That vignette is symbolic of how the wireless carriers have taken the upper hand in marketing wireless services. They're increasingly calling the shots in their interaction with handset makers as they push higher-margin services like Web browsing, games and picture mail that require highly sophisticated electronics in cellular phones.
The ad numbers tell this story another way. Over the last four years, the deep-pocket wireless carriers have pushed ad spending in measured media 64.9% to a collective $4.6 billion in 2003, while building their subscription base from 86 million to 146.3 million. Individually, they tried to capture market share, but as a group they captured the market. Handset marketers, such as Nokia, Motorola, Samsung Electronics Co., Kyocera Wireless Corp., and LG Electronics, whose collective media spending dropped 30.9% to $149.9 million in the same period, are faced with the prospect of becoming mere commodities in the minds of U.S. consumers.
"The manufacturer of the phone doesn't get credit," says Mr. Kagan. "They need to fix that for them to be relevant-they need to be hot. If they become a commodity, they lose."
seeking brand recognition
Indeed, many of them are addressing the subject. LG has begun a $100 million branding effort tagged "Life is good." Kyocera is recasting its image using the word "Simple."
A whimsical Nokia campaign, targeted primarily to business cellphone customers, is dubbed "Archetypes" and features a series of clay-like characters such as Time Zone Tim, decked out with three wristwatches and an inflatable neck rest like those used by frequent fliers. With a quote of "Zzzzzzzzzzzz," his challenge is to get real-time corporate data and email, but also "needs to stay awake."
Also taking a closer look at marketing is Samsung, currently in the midst of a global review among ad holding companies for its estimated $700 million global account. Motorola, which has been touting its hip appeal through its "Hello Moto" campaign, is continuing efforts via agency WPP Group's Ogilvy & Mather, New York.

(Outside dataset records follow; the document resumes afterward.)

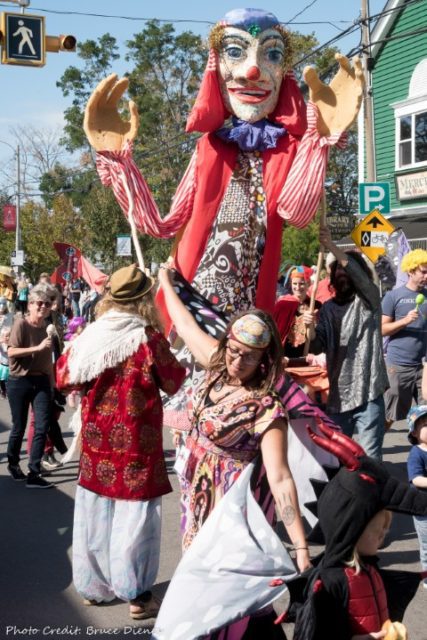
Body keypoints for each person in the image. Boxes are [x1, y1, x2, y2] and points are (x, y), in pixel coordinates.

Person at [84, 8, 364, 332]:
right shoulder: (209, 147)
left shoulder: (288, 149)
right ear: (216, 67)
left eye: (271, 54)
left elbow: (295, 212)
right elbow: (162, 224)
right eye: (235, 52)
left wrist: (320, 139)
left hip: (248, 324)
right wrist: (118, 160)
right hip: (191, 307)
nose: (253, 69)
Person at [158, 265, 310, 637]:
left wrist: (301, 547)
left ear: (265, 359)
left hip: (229, 509)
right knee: (201, 587)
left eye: (249, 357)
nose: (237, 361)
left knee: (224, 597)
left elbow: (280, 476)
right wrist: (164, 281)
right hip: (195, 498)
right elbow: (185, 322)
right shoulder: (215, 363)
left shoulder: (266, 408)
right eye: (234, 350)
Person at [56, 264, 185, 620]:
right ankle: (137, 594)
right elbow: (173, 380)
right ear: (144, 299)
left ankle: (93, 588)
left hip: (97, 445)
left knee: (95, 515)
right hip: (136, 447)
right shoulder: (146, 338)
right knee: (135, 522)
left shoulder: (90, 335)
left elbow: (63, 376)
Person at [292, 425, 427, 640]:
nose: (385, 533)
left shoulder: (369, 568)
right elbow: (324, 633)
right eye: (378, 529)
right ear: (350, 530)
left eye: (386, 526)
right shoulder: (330, 583)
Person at [305, 226, 388, 460]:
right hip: (338, 398)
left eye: (347, 269)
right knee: (340, 460)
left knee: (369, 460)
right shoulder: (328, 309)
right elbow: (317, 346)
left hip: (368, 393)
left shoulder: (369, 301)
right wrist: (309, 328)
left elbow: (360, 278)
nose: (342, 272)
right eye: (337, 270)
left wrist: (332, 247)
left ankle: (371, 497)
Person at [6, 285, 55, 488]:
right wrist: (37, 347)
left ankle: (34, 472)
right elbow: (11, 352)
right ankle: (13, 464)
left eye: (48, 304)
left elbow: (49, 359)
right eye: (40, 303)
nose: (44, 307)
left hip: (42, 381)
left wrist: (53, 384)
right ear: (31, 305)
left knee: (42, 427)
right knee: (19, 427)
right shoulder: (21, 324)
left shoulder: (49, 327)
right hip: (20, 381)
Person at [382, 249, 427, 427]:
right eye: (423, 271)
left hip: (423, 366)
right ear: (410, 271)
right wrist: (405, 321)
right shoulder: (393, 296)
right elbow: (382, 329)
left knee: (425, 415)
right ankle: (373, 451)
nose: (426, 275)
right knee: (390, 415)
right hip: (398, 365)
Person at [273, 265, 320, 357]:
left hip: (307, 355)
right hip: (285, 355)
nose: (298, 287)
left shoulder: (316, 305)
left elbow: (320, 334)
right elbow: (276, 333)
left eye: (302, 283)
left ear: (309, 283)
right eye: (295, 284)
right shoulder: (282, 304)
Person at [407, 404, 427, 590]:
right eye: (425, 425)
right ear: (414, 433)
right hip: (423, 509)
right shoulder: (416, 454)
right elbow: (416, 479)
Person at [0, 325, 11, 397]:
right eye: (6, 336)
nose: (7, 338)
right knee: (2, 380)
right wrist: (1, 340)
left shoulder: (11, 344)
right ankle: (3, 390)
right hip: (2, 366)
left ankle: (7, 392)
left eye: (9, 336)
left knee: (8, 381)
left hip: (10, 366)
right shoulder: (1, 345)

Executives at palmOne believe their brand will remain strong, particularly in light of its focus on technology. The Treo 600 has sold an estimated 250,000 devices since its introduction in October 2003, primarily through word of mouth spread among the tech savvy, says Page Murray, VP-marketing for palmOne.
Kyocera and palmOne both view their relationship with carriers as a partnership. They give carriers the high-tech features such as data functions that the carrier converts to more wireless time and more money.
$500 IMPULSE BUY
Airports so far are the ad venues for Treo. Shops at Philadelphia and Newark airports were built to sell palmOne products. Treo sales have been brisk, even at a "$500 price point for an impulse item," says Mr. Murray, offering a reason: When executives gather around a table at meetings, the first thing they do is place a wireless device on the table. "It's like the OK Corral. All the high-tech weapons come out. And you're a gunslinger."